Friday, October 23, 2015

Pithecanthropus Erectus & M. Daguerre

Jazz is like wine… if I try to say something smart about it, I’m just repeating something I heard.

There might actually be something to that comparison, though. You’re welcome to enjoy these things even if you haven’t made a devoted study of them, but there’ll always be the lingering feeling that intricacies and subtleties lie just beyond your reach—that there’s something a bit “surface” about your appreciation. That’s how I feel about it, anyway. But does it really matter? What’s wrong with just taking the simple view that you know what you like?

There’s a lot of revered jazz that’s lost on me, but I know that I like Mingus’s “Pithecanthropus Erectus.” This song is actually a jazz tone poem because it depicts musically Mingus's conception of the modern counterpart of the first man to stand erect – how proud he was, considering himself the “first" to ascend from all fours, pounding his chest and preaching his superiority over the animals still in a prone position. Overcome with self-esteem, he goes out to rule the world, if not the universe, but both his own failure to realize the inevitable emancipation of those he sought to enslave, and his greed in attempting to stand on a false security, deny him not only the right of ever being a man, but finally destroy him completely. Basically the composition can be divided into four movements: (1) evolution, (2) superiority-complex, (3) decline, and (4) destruction. 

... as promised, if I say something smart about jazz, I'm repeating something I heard. I lifted the above explanatory text from the album liner notes. I never would've picked up on any of that stuff... but it's pretty cool, right?

And perhaps my lack of technical knowledge has freed up my mind enough to associate “Pithecanthropus Erectus" with an unlikely match: “M. Daguerre” by the 1990s chamber quartet The Rachel’s.

Here's another instance where I'm a bit ignorant, but if you're like me, you hear "Daguerre" and some faint bells begin to ring. Daguerre... daguerre... daguerreotype... that's an early photography thing, right? 

It was. It was the very first photographic process, and this 1838 photo by Daguerre features the earliest known candid photo of a person (thanks, Wikipedia). 

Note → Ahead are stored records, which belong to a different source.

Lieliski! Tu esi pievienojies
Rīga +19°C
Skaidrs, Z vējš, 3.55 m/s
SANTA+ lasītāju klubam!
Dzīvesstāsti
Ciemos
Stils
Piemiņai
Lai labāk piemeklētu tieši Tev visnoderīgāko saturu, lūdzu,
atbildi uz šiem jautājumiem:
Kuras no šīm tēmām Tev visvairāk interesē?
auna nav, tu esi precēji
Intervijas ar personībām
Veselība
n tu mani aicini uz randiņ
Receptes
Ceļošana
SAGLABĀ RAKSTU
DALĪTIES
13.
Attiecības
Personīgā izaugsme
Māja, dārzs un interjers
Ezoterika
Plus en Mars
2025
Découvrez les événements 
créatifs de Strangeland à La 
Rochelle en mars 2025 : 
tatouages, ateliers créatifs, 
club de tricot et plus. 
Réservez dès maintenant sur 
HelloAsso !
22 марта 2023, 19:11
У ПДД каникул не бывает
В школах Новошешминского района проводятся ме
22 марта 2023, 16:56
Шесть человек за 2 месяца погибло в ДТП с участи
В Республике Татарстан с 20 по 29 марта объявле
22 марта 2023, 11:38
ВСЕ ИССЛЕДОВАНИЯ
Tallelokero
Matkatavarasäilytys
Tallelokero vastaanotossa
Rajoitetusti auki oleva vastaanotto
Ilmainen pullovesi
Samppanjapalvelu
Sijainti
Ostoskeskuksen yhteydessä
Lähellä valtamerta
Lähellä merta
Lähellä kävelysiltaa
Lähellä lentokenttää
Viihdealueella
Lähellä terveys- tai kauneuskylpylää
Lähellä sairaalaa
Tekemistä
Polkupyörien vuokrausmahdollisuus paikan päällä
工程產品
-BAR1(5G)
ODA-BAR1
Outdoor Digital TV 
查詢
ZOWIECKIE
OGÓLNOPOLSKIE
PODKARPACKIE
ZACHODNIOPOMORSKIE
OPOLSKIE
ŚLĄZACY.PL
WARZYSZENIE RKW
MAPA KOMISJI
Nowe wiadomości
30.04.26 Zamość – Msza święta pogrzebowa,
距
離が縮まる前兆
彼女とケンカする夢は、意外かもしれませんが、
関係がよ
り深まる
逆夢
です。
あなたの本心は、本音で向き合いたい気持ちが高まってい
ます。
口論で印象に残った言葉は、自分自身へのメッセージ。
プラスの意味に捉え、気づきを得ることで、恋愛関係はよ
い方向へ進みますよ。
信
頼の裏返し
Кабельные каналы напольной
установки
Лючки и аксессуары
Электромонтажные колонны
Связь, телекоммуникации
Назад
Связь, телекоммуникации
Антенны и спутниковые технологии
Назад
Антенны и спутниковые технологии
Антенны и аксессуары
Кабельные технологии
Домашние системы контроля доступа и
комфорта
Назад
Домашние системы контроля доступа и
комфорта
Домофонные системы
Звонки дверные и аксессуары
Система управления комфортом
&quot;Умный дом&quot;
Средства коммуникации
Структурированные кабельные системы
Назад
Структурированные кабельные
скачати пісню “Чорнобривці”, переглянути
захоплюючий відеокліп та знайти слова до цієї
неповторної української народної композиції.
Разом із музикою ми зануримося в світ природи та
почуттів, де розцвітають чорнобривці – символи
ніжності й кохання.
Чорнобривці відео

It's a happy coincidence that this photo depicts a city street. These songs, for me, were connected in my mind without any regard for their titles or backstories. I'm putting them side by side because feel that each could serve as a score to the same silent film: two different takes on a midnight walk through a citystrolling beneath street lights, dodging angry traffic, ducking into dark alleys, confronting, clashing, fighting, getting up, dusting off, moving on.